Required action: Quote the lines below word for word, omitting the pictures from your answer.

Information provided:

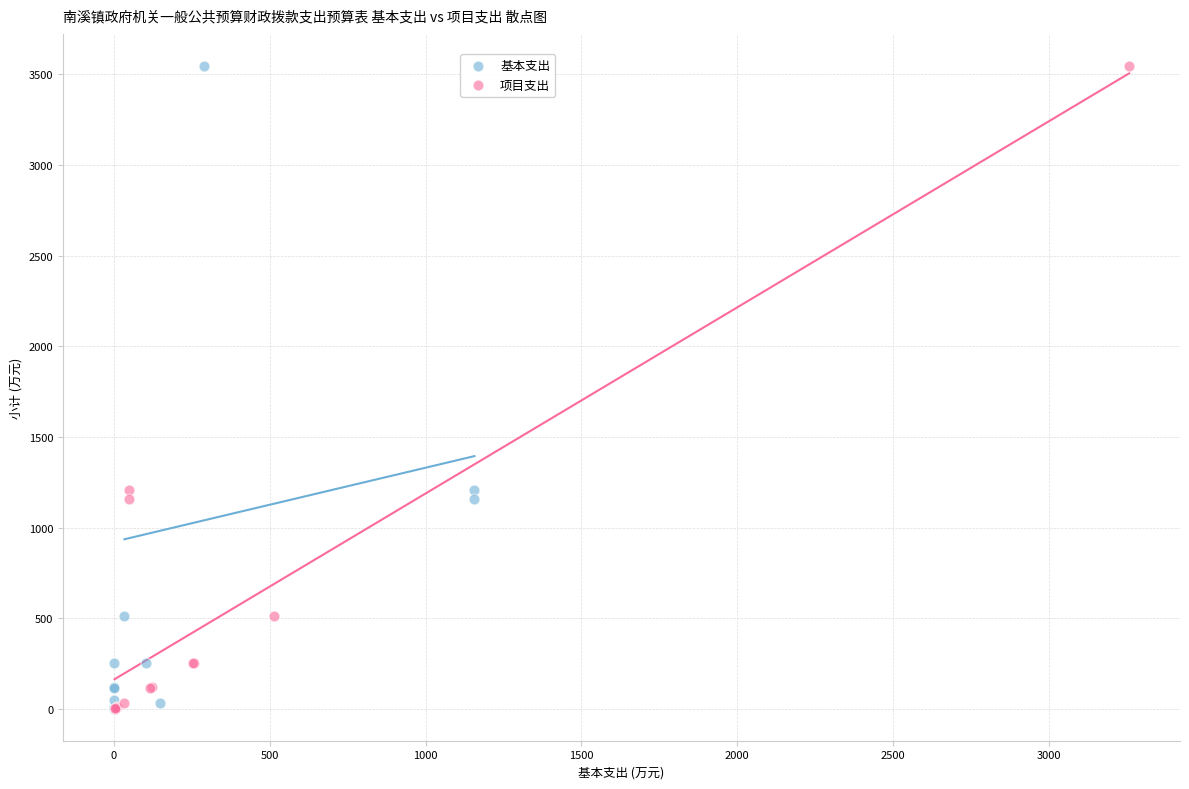

What are all the series names shown in the legend?

基本支出, 项目支出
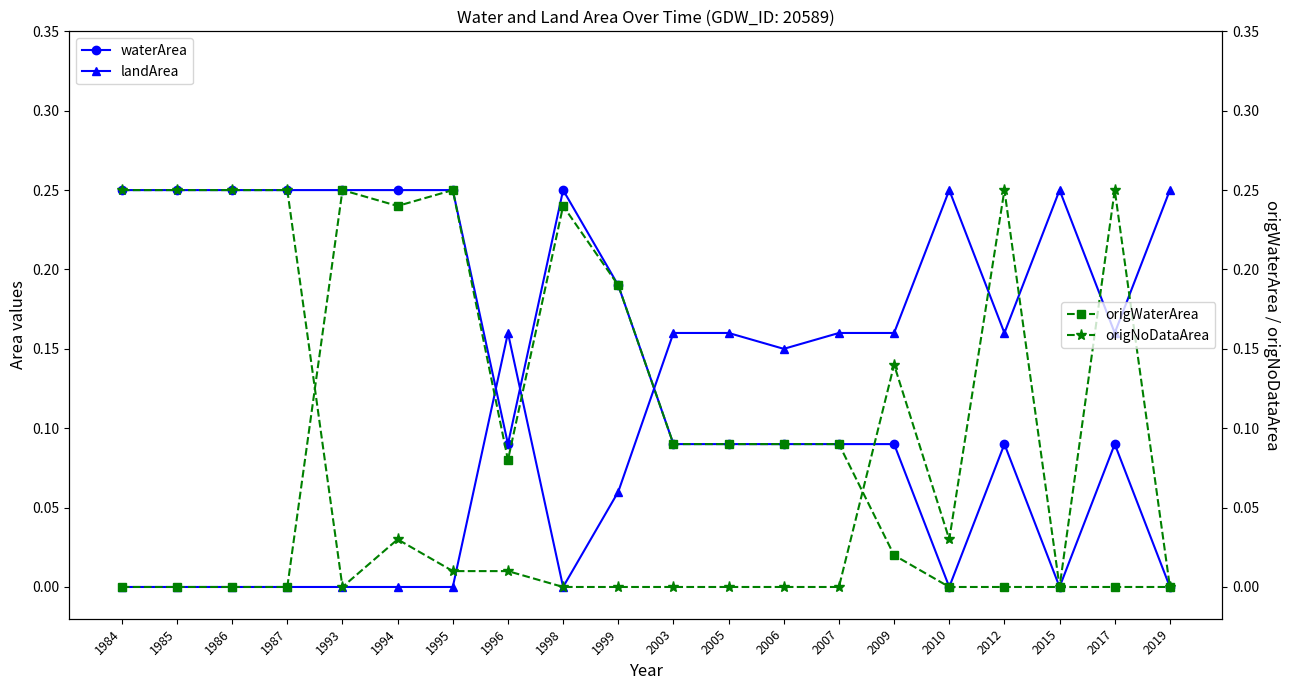

What is the value of the waterArea point at the 12th from the left?

0.1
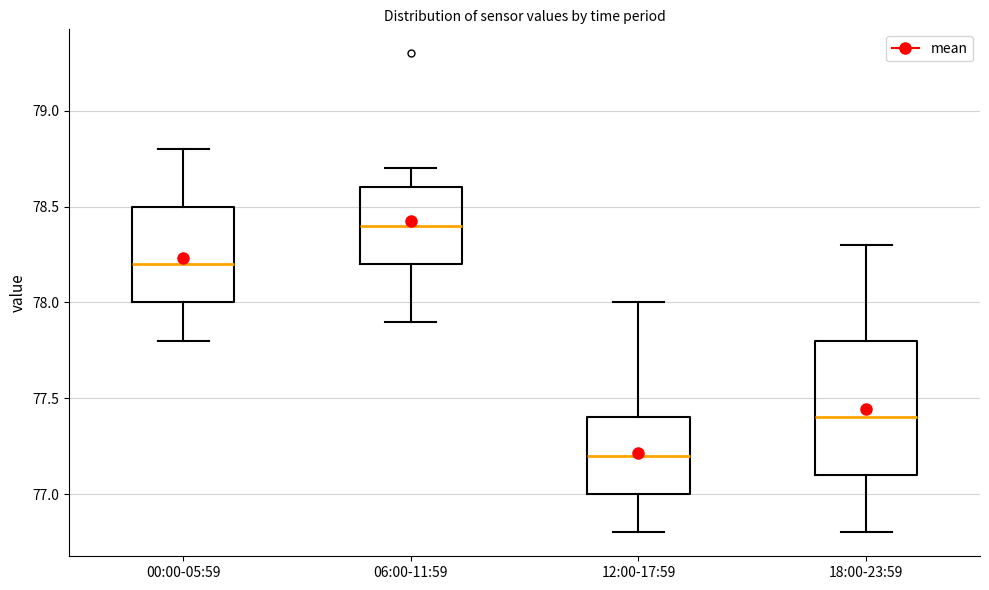

Reading left to right, read every box against the y-axis: the position of its median line, the range the box covers, and the ends of its whiskers. The values are not printed on the chart, so give them approximately, as read against the axis.

00:00-05:59: median 78.2, box 78.0 to 78.5, whiskers 77.8 to 78.8
06:00-11:59: median 78.4, box 78.2 to 78.6, whiskers 77.9 to 78.7
12:00-17:59: median 77.2, box 77.0 to 77.4, whiskers 76.8 to 78.0
18:00-23:59: median 77.4, box 77.1 to 77.8, whiskers 76.8 to 78.3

Solution to this problem:
What are all the series names shown in the legend?

基本支出, 项目支出

What is the value of the waterArea point at the 12th from the left?

0.1

Reading left to right, read every box against the y-axis: the position of its median line, the range the box covers, and the ends of its whiskers. The values are not printed on the chart, so give them approximately, as read against the axis.

00:00-05:59: median 78.2, box 78.0 to 78.5, whiskers 77.8 to 78.8
06:00-11:59: median 78.4, box 78.2 to 78.6, whiskers 77.9 to 78.7
12:00-17:59: median 77.2, box 77.0 to 77.4, whiskers 76.8 to 78.0
18:00-23:59: median 77.4, box 77.1 to 77.8, whiskers 76.8 to 78.3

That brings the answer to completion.